The council is recording you from your outdoor bin.
Why Sugar would have this rubbish in his forbidden room I can’t fathom. Then I turn to the back page and everything slows down. On the page is a photo of the women, the same one that’s on Sugar’s whiteboard. And it’s the same women who are marked out, this time more sinisterly; there’s a red line across each’s throat like the slash of a knife. My body freezes up.
And their names are there too, but this time there are also their surnames.
Hope Scott
Amina Musa
Sheryl Wilson
Veronica Stuart
A big red question mark is the headline. What does it mean? Is the question mark shorthand for ‘Are they missing’? Or is it something else?
I turn to the front of the newsletter, praying there’s a date. There it is! October 1994. The same year I was born.
I whisper, ‘Hope. Amina. Sheryl. Veronica. Is one of you my mother?’
The awareness of time slips away when I open my laptop and dive online trying to find out information about the women. The disappearance of four women must have garnered some press attention. I start with the newspapers, broadsheets first and then tabloids.

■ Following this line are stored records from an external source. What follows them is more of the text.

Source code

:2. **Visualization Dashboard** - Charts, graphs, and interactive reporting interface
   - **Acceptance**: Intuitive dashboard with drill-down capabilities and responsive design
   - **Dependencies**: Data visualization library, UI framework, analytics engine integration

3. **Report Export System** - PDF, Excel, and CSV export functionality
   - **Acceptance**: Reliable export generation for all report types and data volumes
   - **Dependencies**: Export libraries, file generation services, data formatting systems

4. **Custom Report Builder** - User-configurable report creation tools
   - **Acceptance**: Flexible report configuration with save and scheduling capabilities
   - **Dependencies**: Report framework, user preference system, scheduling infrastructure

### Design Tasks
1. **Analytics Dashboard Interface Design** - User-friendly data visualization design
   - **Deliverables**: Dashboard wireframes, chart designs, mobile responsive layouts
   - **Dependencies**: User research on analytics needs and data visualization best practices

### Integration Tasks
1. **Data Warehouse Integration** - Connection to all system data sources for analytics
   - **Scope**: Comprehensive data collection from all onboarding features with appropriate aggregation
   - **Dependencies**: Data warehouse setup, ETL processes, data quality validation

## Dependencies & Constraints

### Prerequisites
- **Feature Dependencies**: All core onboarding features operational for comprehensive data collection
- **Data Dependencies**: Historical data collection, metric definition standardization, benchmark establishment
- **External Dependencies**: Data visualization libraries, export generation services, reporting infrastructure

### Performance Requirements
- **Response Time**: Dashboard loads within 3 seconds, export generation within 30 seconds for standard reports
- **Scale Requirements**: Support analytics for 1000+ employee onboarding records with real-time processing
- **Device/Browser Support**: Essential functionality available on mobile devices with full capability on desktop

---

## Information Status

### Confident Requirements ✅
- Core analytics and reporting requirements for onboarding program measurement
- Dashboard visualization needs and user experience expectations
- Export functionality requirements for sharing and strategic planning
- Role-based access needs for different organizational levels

Keyword search: missing women 1994 UK.
Poppy Munro. That’s the name that pops up time and time again. There’s loads of coverage about her, so many headlines.
Beauty That Never Came Home
New Tip In Student’s Disappearance
Police Divers Search River
The hell that her devastated parents must have gone through and still go through. One photo in particular of Poppy is used time and again. It’s Poppy in a light-purple bridesmaid’s dress at her older brother’s wedding. She’s blond and blue-eyed, radiantly smiling into the camera. Every part of her glows. It’s a photo that captures the attention. What a waste of a life. Her parents never gave up; they even set up a foundation in her name, to keep her story alive.
I find zero media coverage for Hope, Amina, Sheryl or Veronica. I try different searches, factoring in that the internet was very new back then so there probably won’t be heaps to read about them. Still nothing. If I can find such blanket coverage of Poppy Munro’s disappearance, why isn’t there anything about my women? I’m perplexed. It doesn’t make sense. I check again and again, using different search terms, diving headlong into the internet wormhole. Tiredness stretches the skin around my eyes so tight I can barely see.
Dejection pushes me away from my laptop. I wince with pain; my spine feels like it’s about to cleave into two and I remember it was only a few hours ago that I was attacked by an intruder. I can’t grasp why I can’t find anything about the women. The media are always red hot on reporting crime, and with four women going missing I’d expect the newspapers, the radio and local news at least to leap on the opportunity.
What about the police? Of course. They would’ve held press conferences. I hunch over again, ignoring the pain, and disappear once more into the online world. I search and search and search. Still nothing, but now I’m tired and decide to switch off. I will have to continue tomorrow using another clue. The Walsh Briefing.
Closing my laptop my eye catches its digi clock in the corner. 1:33 a.m. No way! I haven’t been searching that long. Have I? I told Joe I’d only be thirty minutes. Upstairs, exhausted, I pull off my clothes and slip into bed beside my husband. A single question weaves into my subconscious as I fall asleep. Why can’t I find any information about the women’s disappearance?
CHAPTER 15
No Name
My heart’s breaking into a million and one pieces. She’s nowhere. NOWHERE. That’s why I’ve got on my fedora with the widest brim that hides my face from people so they can’t see my tears. The tears haven’t stopped flowing since three Sundays now. The plan was that she was meant to come round to mine so I could style up her hair into two big chunky cornrows. That hairstyle makes her look da bomb! After that we were going to do a spot of chillaxin’ with some tunes before hitting the road.
’Cept she never turned up. I couldn’t go round to hers for reasons that are strictly between me and her, you get me? So, one week turns into another and another and I can’t find her. I’ve searched high ’n’ low; she isn’t anywhere to be found. I can barely keep my mind on my studies because I know some kinda badness has happened to her.
So, I go to Suzi, and thinking I’m alone my eyes filled with tears again, while I’m at the desk doing my thing. I can’t afford to mess up here because it gives me the few extra shillings in my pocket to help out at university. I’ve kept this place all hush-hush from Mummy; she wouldn’t want me to be doing this. She wants to give me some of her hard-earned money, but I’m not taking it. No. Way. The little bit she’s put aside is for herself, you get me? So when she gets on in years she can treat herself. Anyway, I can look out for myself.